Why Millions Of People Think Old Air Cooled VWs Had Terrible Heating – Operator Error

cozy even in Antarctica

If I had a dollar for every comment I’ve read over the years about the terrible/non-existent heaters in old air-cooled VWs, I’d be…a few thousand dollars richer. How odd; I managed to stay quite warm in mine, during the then-colder winters of Iowa in the “Little Ice Age” of the early ’70s.

But then I read the owner’s manual, apparently unlike all those cold former VW drivers:

There it is: crack open the vent window, for the very obvious reason that the essentially air-tight VW body will keep the warm air from being blown in by the engine’s cooling fan. It may sound counter-intuitive, but if you’re familiar with just how air-tight a VW is, it makes all the sense in the world.

It’s quite different in a water-cooled car, as the air in the car’s body (or fresh air)  is circulated through the heater core, over and over. And the great majority of cars were anything but air-tight, although that’s largely irrelevant in this case.


There’s nothing intrinsically about air-cooled engines that should keep them from supplying plenty of heat to the car. Air cooled engines throw off heat just like water-cooled ones. It’s a bit simpler and probably a bit more efficient to tap the hot coolant for a heat source via a liquid-air hear exchanger (heater core) than to channel the cooling fan’s output into the body, either directly (prior to 1963) or via heat exchangers (1963-on “fresh air heat”). There’s several things that can go wrong to affect a VW’s heat output.

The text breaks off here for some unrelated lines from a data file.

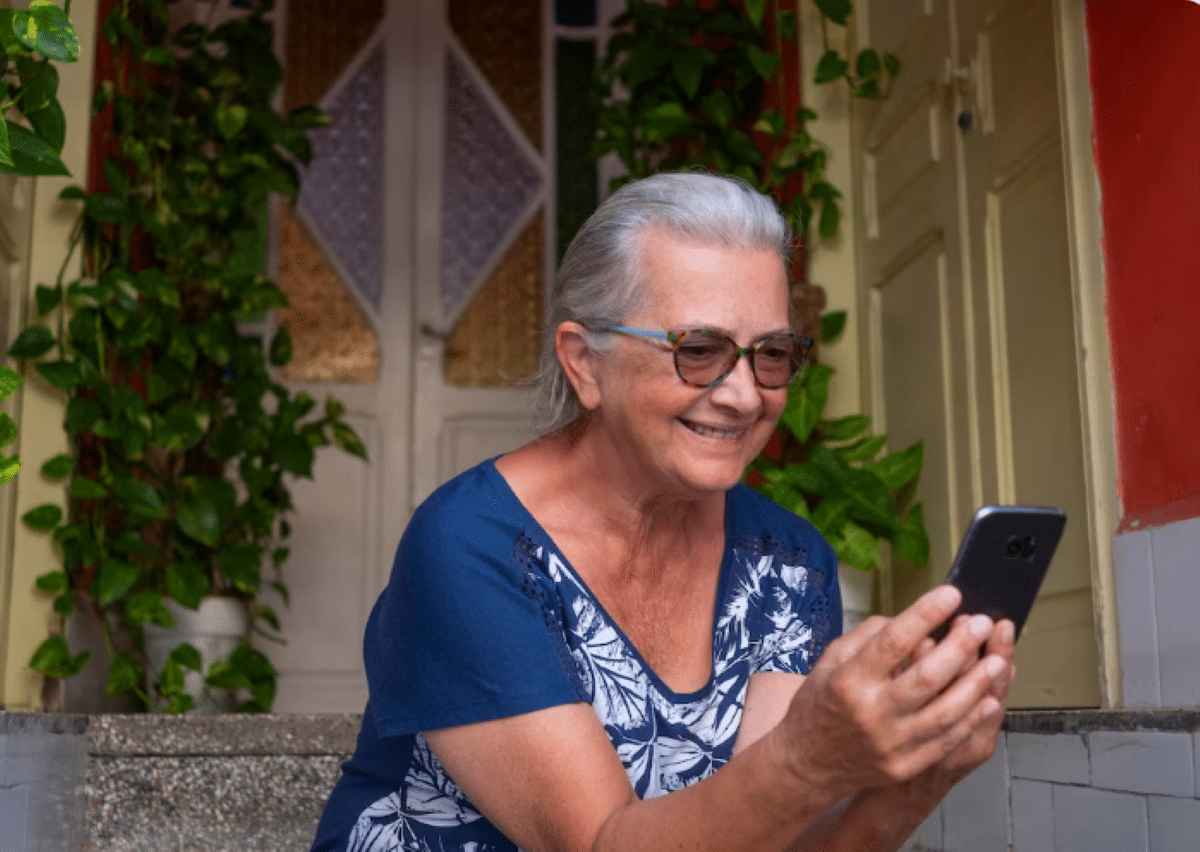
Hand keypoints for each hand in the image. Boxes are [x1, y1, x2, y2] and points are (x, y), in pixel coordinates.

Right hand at [774, 586, 1009, 799]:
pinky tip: (989, 699)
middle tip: (980, 623)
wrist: (809, 760)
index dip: (925, 615)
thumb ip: (867, 636)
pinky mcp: (906, 765)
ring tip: (996, 659)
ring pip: (945, 711)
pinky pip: (947, 741)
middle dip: (960, 646)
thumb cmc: (821, 704)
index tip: (950, 595)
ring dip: (976, 683)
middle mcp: (871, 713)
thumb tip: (909, 620)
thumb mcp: (829, 660)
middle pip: (926, 676)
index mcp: (849, 681)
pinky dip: (971, 719)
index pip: (893, 642)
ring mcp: (891, 743)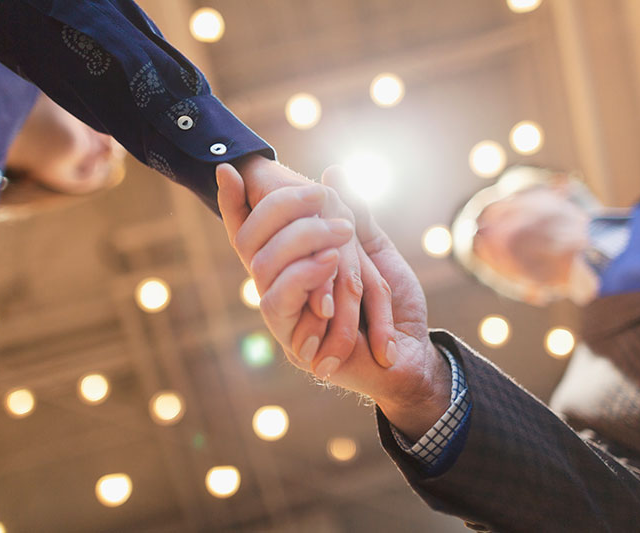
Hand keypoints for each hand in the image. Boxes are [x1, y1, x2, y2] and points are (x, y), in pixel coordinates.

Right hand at [222, 155, 395, 375]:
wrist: (412, 358)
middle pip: (251, 241)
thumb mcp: (375, 253)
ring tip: (341, 229)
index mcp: (294, 269)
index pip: (252, 232)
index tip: (228, 168)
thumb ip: (356, 215)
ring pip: (263, 268)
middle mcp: (279, 291)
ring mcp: (282, 316)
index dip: (234, 203)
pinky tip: (331, 261)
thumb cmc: (396, 309)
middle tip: (319, 192)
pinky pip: (279, 300)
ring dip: (301, 240)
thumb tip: (334, 171)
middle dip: (281, 208)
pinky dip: (304, 276)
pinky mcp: (291, 339)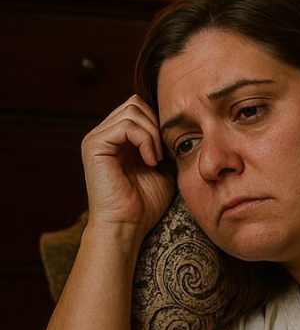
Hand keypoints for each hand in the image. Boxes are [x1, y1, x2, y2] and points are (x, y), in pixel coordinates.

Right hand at [81, 95, 174, 238]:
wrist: (128, 226)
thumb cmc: (146, 202)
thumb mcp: (162, 164)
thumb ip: (163, 141)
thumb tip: (177, 119)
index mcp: (118, 138)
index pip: (141, 107)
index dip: (160, 121)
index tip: (170, 146)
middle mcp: (104, 134)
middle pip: (136, 103)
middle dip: (157, 124)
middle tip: (162, 152)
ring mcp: (96, 138)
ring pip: (133, 110)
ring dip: (153, 133)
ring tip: (155, 159)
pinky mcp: (94, 146)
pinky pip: (126, 126)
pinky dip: (145, 140)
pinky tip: (149, 161)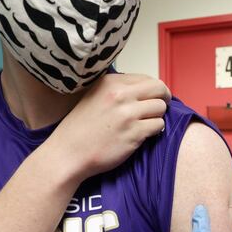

DougD, who sent me the scan from his ’63’s owner’s manual, also sent me this shot of two VW heat exchangers, the original (right) and an aftermarket one (left). Guess which one is going to be substantially more efficient in extracting the heat from the exhaust? Heat control cables can break, freeze, or become disconnected. The heat travels from the engine to the front via channels in the body’s sills. If they rust out, heat will of course leak out. And if any of the various ducts and/or engine tin (cooling shroud) is damaged, removed, or not connected properly, heating will be impaired negatively.

But if it’s all working, it works well. In the Vintage Review of a ’53 VW by Tom McCahill that we’ve posted here, McCahill extols the VDub’s heat during a major New England blizzard in his usual flowery prose: “The heater was giving us Palm Beach weather while all hell was cutting loose“.

And I just read another one (which I wasted 20 minutes finding again) that praised the VW’s heater.

VW did offer an optional gas-fired heater, which created an instantaneous blast of hot air. These were not uncommon in really cold locales, like parts of Canada and Scandinavia.

And yes, the center defroster outlet added in 1966 did help, augmenting the output of the original two corner outlets. The issue of the inside of the windshield frosting up from the passenger’s breath was a real one, on cold mornings, due to the proximity of the windshield to their faces.

And to placate freezing American VW drivers who didn’t read their owner’s manual, a fan was also added in 1968, and then a two-speed version in 1971 along with outlets behind the rear side windows. Cracking the vent windows was now no longer necessary.

VW was a pioneer in having standard heating at a time when heaters in water cooled cars was either optional or not even available. The first series of prototypes in 1938  (VW38) had no heating system, and had to use catalytic windshield heaters. Folks didn’t drive as much in the winter back then, and bundled up if they did. But the final series of prototypes of 1939 (VW39) used the otherwise wasted hot air of the cooling system, and channeled it into the body. It was something of a sensation at the time, to have such a low priced car with standard heating, another way in which the VW was vastly ahead of its time.